--- Your assignment ---
The result should be the listing below, restated exactly, with its pictures left out.
Material to process Start Marker
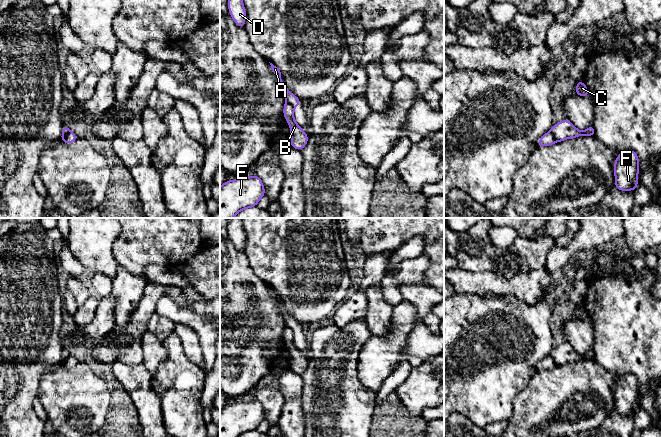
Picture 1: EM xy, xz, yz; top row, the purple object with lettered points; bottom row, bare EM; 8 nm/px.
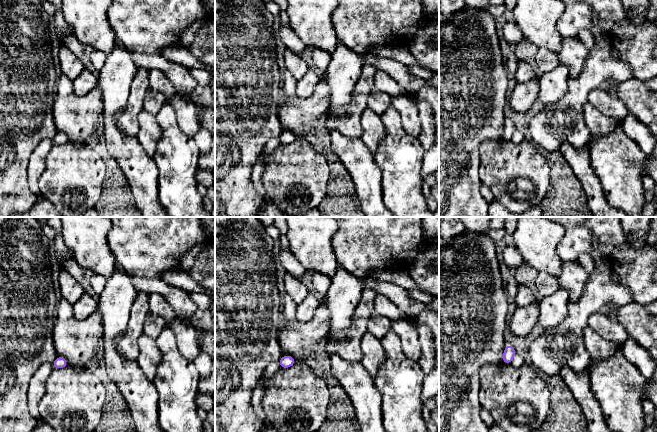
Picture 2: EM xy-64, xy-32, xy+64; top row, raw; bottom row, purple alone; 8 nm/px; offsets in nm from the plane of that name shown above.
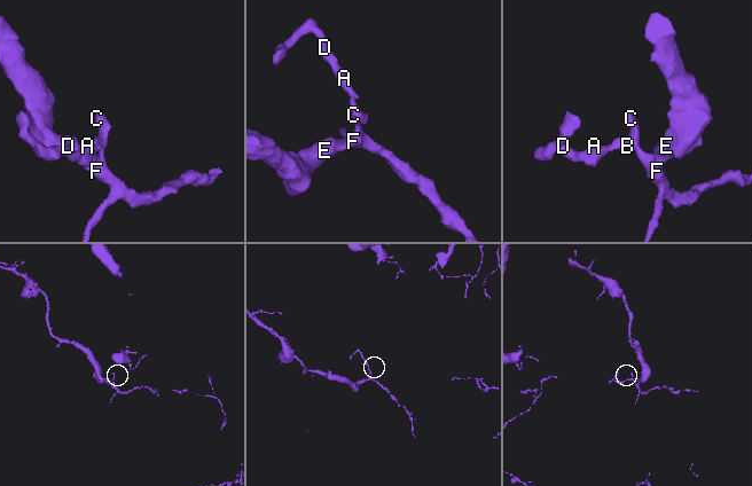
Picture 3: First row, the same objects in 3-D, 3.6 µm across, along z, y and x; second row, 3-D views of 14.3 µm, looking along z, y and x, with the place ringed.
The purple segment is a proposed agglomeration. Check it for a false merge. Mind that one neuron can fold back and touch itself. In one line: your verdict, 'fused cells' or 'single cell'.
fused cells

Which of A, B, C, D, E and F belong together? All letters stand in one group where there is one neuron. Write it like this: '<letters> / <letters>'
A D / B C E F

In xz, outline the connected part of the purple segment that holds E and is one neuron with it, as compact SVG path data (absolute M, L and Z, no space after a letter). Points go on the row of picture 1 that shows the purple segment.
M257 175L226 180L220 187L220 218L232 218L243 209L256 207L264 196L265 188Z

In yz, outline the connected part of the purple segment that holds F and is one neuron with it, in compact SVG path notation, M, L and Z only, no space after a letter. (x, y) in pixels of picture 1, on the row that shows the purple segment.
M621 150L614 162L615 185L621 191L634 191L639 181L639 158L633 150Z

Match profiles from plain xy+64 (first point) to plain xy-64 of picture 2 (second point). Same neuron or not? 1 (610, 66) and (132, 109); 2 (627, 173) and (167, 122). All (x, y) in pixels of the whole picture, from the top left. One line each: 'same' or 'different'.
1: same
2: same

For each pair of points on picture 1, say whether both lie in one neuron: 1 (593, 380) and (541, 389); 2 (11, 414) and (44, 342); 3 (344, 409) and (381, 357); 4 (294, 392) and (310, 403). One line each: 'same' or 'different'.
Material to process End Marker
--- Written answer ---
Picture 1: EM xy, xz, yz; top row, the purple object with lettered points; bottom row, bare EM; 8 nm/px.
Picture 2: EM xy-64, xy-32, xy+64; top row, raw; bottom row, purple alone; 8 nm/px; offsets in nm from the plane of that name shown above.
Picture 3: First row, the same objects in 3-D, 3.6 µm across, along z, y and x; second row, 3-D views of 14.3 µm, looking along z, y and x, with the place ringed.
The purple segment is a proposed agglomeration. Check it for a false merge. Mind that one neuron can fold back and touch itself. In one line: your verdict, 'fused cells' or 'single cell'.
fused cells

Which of A, B, C, D, E and F belong together? All letters stand in one group where there is one neuron. Write it like this: '<letters> / <letters>'
A D / B C E F

In xz, outline the connected part of the purple segment that holds E and is one neuron with it, as compact SVG path data (absolute M, L and Z, no space after a letter). Points go on the row of picture 1 that shows the purple segment.
M257 175L226 180L220 187L220 218L232 218L243 209L256 207L264 196L265 188Z

In yz, outline the connected part of the purple segment that holds F and is one neuron with it, in compact SVG path notation, M, L and Z only, no space after a letter. (x, y) in pixels of picture 1, on the row that shows the purple segment.
M621 150L614 162L615 185L621 191L634 191L639 181L639 158L633 150Z

Match profiles from plain xy+64 (first point) to plain xy-64 of picture 2 (second point). Same neuron or not? 1 (610, 66) and (132, 109); 2 (627, 173) and (167, 122). All (x, y) in pixels of the whole picture, from the top left. One line each: 'same' or 'different'.
1: same
2: same

For each pair of points on picture 1, say whether both lie in one neuron: 1 (593, 380) and (541, 389); 2 (11, 414) and (44, 342); 3 (344, 409) and (381, 357); 4 (294, 392) and (310, 403). One line each: 'same' or 'different'.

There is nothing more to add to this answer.